During the visit, I'm also working on my novel.  I realized before I began this revision that I needed to get wilder.  My characters had to face their edges, their limits.  They needed, in their own way, to howl like coyotes.  With control and precise language, I am trying to get deeper into raw emotion.

And so, reading Wild is inspiring me both as a writer and as a human being trying to come to terms with things. 

We go to Boston to see Cheryl Strayed read from the new memoir in a bookstore in Brookline, and then go out for drinks with a small group of people afterwards.  She is a funny and warm and engaging writer and human, and it's lovely to meet her, even if the conversation is fleeting.

It's a two-hour drive, and we have to leave Sadie and Zoe alone from 5 PM until nearly midnight.
Photo of Sadie, in front, and Zoe, by Doug Plavin

Ever since Zoe was diagnosed with cancer, I have avoided being away from her for more than a few hours at a time.  It's so hard to say good-bye.  It was actually a difficult decision for me to go to Boston when a big part of me wanted to stay home and just love up my dog.

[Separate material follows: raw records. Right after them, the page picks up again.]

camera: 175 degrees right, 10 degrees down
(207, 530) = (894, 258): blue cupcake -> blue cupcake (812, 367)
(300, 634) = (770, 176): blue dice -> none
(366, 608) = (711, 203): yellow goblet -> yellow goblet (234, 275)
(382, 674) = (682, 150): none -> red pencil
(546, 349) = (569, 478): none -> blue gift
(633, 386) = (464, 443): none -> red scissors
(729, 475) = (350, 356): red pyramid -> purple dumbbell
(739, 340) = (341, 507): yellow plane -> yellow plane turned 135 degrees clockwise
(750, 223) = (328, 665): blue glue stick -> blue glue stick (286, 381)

When we return to the house, Zoe and Sadie run to greet us like we are the best thing that ever happened. Their joy is contagious.  We sit down with them and look into their wolfy eyes, our hearts beating in synch with their tails thumping against the floor.

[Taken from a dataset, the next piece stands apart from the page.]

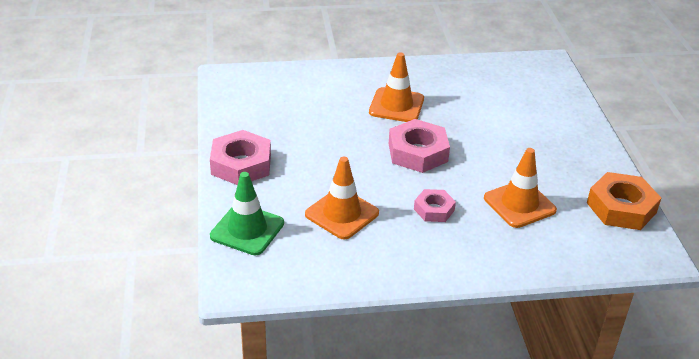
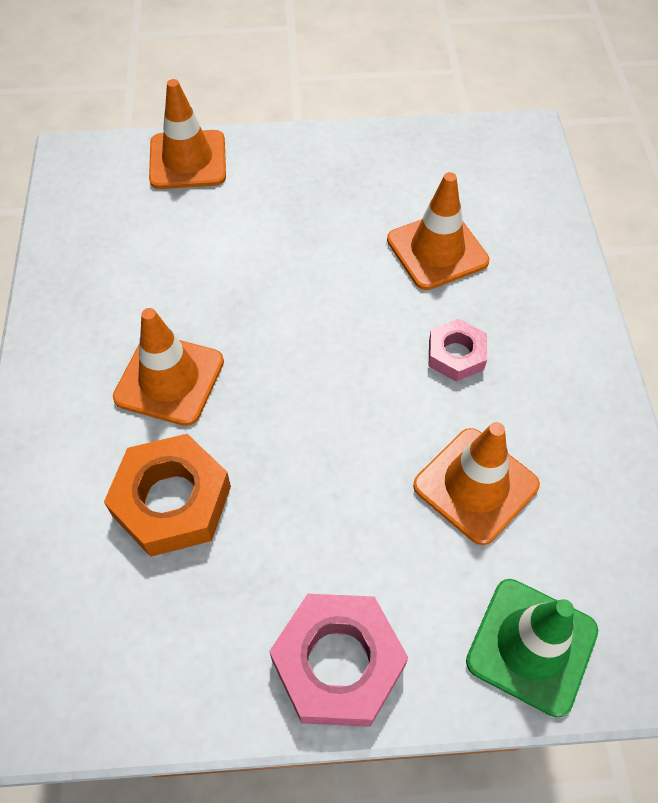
camera: 85 degrees left, 20 degrees up
(417, 152) = (310, 361): pink nut -> none
(563, 101) = (188, 160): none -> orange traffic cone
(621, 208) = (438, 148): orange nut -> orange nut (172, 501)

Sadie runs outside to bark madly and ward off coyotes.  Her preemptive shouts are the equivalent of the very loud whistle Cheryl Strayed carries on her 1,100-mile solo hike to ward off bears or human predators.

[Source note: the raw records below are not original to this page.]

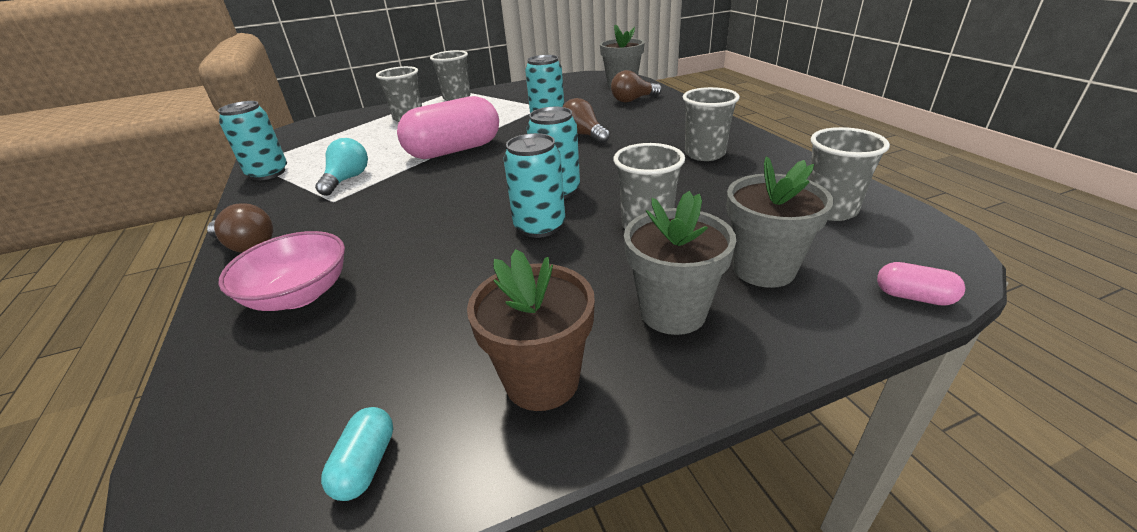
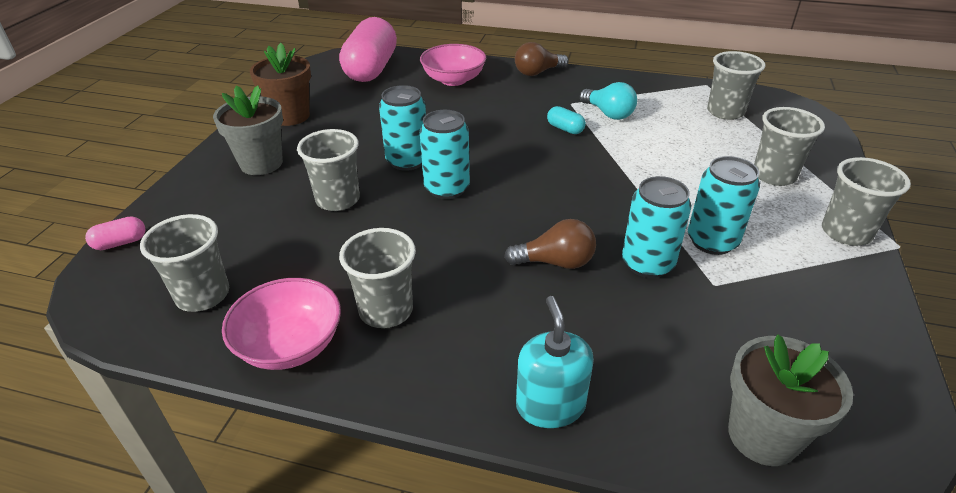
camera: 125 degrees right, 5 degrees up
(268, 173) = (669, 88): turquoise can -> turquoise can (712, 241)
(313, 146) = (725, 112): none -> grey cup
(366, 464) = (318, 78): turquoise capsule -> turquoise capsule (565, 129)
(454, 150) = (615, 172): pink capsule -> pink capsule (371, 69)
(633, 100) = (650, 388): brown light bulb -> none
(677, 108) = (550, 405): none -> turquoise soap dispenser
(763, 269) = (227, 212): grey flower pot -> none
(780, 163) = (290, 345): none -> pink bowl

My husband and I wore bells on our wrists, and sang really loudly, and off-key, to scare off bears when we hiked in Glacier National Park.

Sadie is licking her chops; Photo by Doug Plavin
Our dogs are as domesticated as any dogs can be, but what we love about their company is the wildness in their eyes when they play.  When we roll around with them on the ground, when they nip each other and grunt or howl, when we get to be part of their world, we feel like wolves in the den.

Living with the knowledge that Zoe's days are numbered is another way to engage with the wild.  It is tremendously sad and isn't something I would wish on anyone, but I am here to say that we have much joy in our lives these days, and we never take it for granted.  We can't sleepwalk through a single minute.  There's no time to waste.  No time to obsess about petty things.  As Zoe's human pack members, we have to stay alert, awake to her with our animal senses.  We love more fiercely, more completely.  We are attentive to each subtle shift in mood or energy.  We are here.

I was here, but not fully here, not fully present, for years of my life.  Meeting and falling in love with my dog woke me up.  And now, more than ever, it feels like a great gift to encounter people and books and animals that remind me to love with everything I've got because all we have is now.

Tender.  Fierce.  Open.  Certain books are portals to these ways of being in the world and in the wild. Gentle reader, I urge you to buy Wild today.  Click here to read the rave review by the New York Times.

Tender.  Fierce.  Open.  The animals we love teach us how to be all these things, and more.

Zoe and I live in a house with beds and couches and a refrigerator and steel bowls.  Although we walk in the woods every single day, my dog and I have never spent a night outside together, just the two of us, under the stars.  But we are kindred, and we are wild.

photo by Doug Plavin

photo by Doug Plavin

I took this picture of Zoe provoking Sadie to chase her; Zoe has the chirping toy fox.

Zoe instinctively goes to the porch or deck of any house so she can watch over everyone.  She tells the dogs roaming around that they need permission to enter the property.  She yells at the UPS guy too.  But I think if she saw an actual pack of wolves or coyotes or foxes, she'd run and hide.